• **What this task involves**
Each line below containing the word "case" needs to be shown.

• **Supplied material**
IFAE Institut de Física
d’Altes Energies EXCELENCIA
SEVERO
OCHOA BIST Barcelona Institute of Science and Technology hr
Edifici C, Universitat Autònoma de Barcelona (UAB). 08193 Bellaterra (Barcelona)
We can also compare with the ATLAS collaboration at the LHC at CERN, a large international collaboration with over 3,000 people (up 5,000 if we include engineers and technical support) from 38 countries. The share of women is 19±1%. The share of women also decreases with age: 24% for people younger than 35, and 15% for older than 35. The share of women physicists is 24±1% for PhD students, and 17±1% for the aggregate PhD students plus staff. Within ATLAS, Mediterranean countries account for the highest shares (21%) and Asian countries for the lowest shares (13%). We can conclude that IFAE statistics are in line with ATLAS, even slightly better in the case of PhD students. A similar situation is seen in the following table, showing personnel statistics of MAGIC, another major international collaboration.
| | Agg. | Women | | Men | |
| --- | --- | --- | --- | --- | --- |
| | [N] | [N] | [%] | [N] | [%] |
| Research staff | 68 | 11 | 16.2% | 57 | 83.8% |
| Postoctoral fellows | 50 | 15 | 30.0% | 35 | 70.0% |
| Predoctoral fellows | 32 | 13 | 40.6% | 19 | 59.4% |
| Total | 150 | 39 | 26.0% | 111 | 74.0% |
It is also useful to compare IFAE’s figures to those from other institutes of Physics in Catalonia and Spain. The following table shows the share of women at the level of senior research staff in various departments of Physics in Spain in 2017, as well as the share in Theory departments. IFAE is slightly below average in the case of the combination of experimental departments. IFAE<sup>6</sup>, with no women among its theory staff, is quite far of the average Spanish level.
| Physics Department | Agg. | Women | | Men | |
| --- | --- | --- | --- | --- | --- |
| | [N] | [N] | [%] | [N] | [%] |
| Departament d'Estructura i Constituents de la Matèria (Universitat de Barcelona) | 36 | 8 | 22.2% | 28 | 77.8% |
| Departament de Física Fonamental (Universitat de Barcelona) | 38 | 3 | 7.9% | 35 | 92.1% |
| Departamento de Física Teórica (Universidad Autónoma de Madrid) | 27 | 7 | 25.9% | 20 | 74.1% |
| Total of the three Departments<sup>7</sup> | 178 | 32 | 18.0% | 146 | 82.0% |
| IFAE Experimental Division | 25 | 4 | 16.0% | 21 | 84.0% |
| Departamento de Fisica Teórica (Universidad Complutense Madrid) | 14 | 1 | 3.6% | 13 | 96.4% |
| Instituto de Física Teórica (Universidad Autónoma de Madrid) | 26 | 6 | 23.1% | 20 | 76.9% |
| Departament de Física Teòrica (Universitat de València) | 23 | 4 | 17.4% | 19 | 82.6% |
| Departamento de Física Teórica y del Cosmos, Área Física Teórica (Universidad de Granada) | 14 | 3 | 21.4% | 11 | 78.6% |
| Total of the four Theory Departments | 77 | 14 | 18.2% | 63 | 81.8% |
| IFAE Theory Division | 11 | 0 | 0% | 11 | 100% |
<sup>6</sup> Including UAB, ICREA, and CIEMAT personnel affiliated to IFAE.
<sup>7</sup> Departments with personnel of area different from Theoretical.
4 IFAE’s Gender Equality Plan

• **Task answer**
We can also compare with the ATLAS collaboration at the LHC at CERN, a large international collaboration with over 3,000 people (up 5,000 if we include engineers and technical support) from 38 countries. The share of women is 19±1%. The share of women also decreases with age: 24% for people younger than 35, and 15% for older than 35. The share of women physicists is 24±1% for PhD students, and 17±1% for the aggregate PhD students plus staff. Within ATLAS, Mediterranean countries account for the highest shares (21%) and Asian countries for the lowest shares (13%). We can conclude that IFAE statistics are in line with ATLAS, even slightly better in the case of PhD students. A similar situation is seen in the following table, showing personnel statistics of MAGIC, another major international collaboration.
It is also useful to compare IFAE’s figures to those from other institutes of Physics in Catalonia and Spain. The following table shows the share of women at the level of senior research staff in various departments of Physics in Spain in 2017, as well as the share in Theory departments. IFAE is slightly below average in the case of the combination of experimental departments. IFAE<sup>6</sup>, with no women among its theory staff, is quite far of the average Spanish level.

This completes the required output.